Post 3 – Inclusive Design

Students to any course bring with them unique needs, abilities, and history.  This diversity, if not addressed, can lead to a large proportion of students having trouble engaging fully in learning within the course.  Universal Design for Learning (UDL), a framework created by CAST to address a diversity of student needs based on what is known about the human brain, offers guidelines to support student learning in a number of ways (CAST, n.d.).  Based on these guidelines, we can design multiple options for engagement, representation, and action & expression in order to increase access, support the learning process, and support executive functioning.

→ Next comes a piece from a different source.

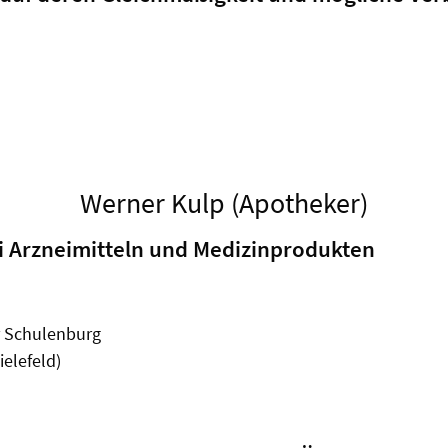
Werner Kulp (Apotheker)
i Arzneimitteln und Medizinprodukten
er Schulenburg
ielefeld)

One of the planned learning activities we have in our Blueprint is to read an article and a webpage about healthy food choices.  Barriers to reading could include difficulty with language, literacy, or vision.  To reduce these barriers, we could encourage students to use translation or text-to-speech technology if they choose.  We could also offer video or podcast alternatives which cover the same content.  If the course is given in person, we might investigate to find out if any student needs alternatives for large print.  We could also offer the article and/or webpage in options written for multiple levels of English comprehension.  Finally, we could ensure plenty of pictorial support of the text, with captioned descriptions.

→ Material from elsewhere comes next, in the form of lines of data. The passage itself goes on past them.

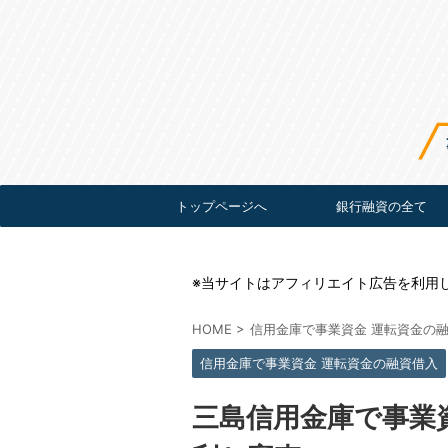
トップページへ
銀行融資の全て
※当サイトはアフィリエイト広告を利用
HOME
>
信用金庫で事業資金 運転資金の
信用金庫で事業資金 運転資金の融資借入
三島信用金庫で事業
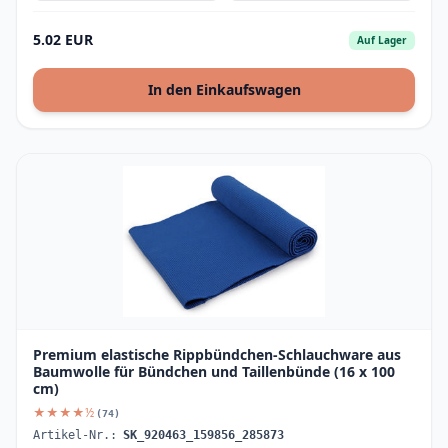
5.02 EUR
Auf Lager
In den Einkaufswagen
Premium elastische Rippbündchen-Schlauchware aus
Baumwolle für Bündchen und Taillenbünde (16 x 100
cm)
★★★★½
(74)
Artikel-Nr.:
SK_920463_159856_285873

Additionally, there may be misunderstandings in the students’ conceptions of healthy eating, which could impact access due to bias and distracting ideas.  CAST UDL Guidelines suggest creating a supportive culture by exploring how biases can impact learning (CAST, n.d.).  This could be done in a short introduction to the reading, video, or podcast, acknowledging possible preconceptions or myths about healthy eating.

Another barrier could be difficulty in transferring learning from the article, website, video, or podcast, to application in meal planning for themselves.  We can support this by including explicit references and connections to this learning in future assignments.  We could also survey students ahead of time to learn about the foods they like so that we can use relatable examples to help make sense of the content during instruction.


References

1 Comment

  1. ellameld99

    Hi!
    I enjoyed your blog post; I like how you intentionally differentiated what you would do to adjust your learning activity if it was taught within a classroom setting or an online setting. Your interpretation of different learning styles and how to integrate that into the adjustment of your learning activity is fascinating because I believe adding extra videos and even podcasts into your learning activity would make it more inclusive and engaging for the learners.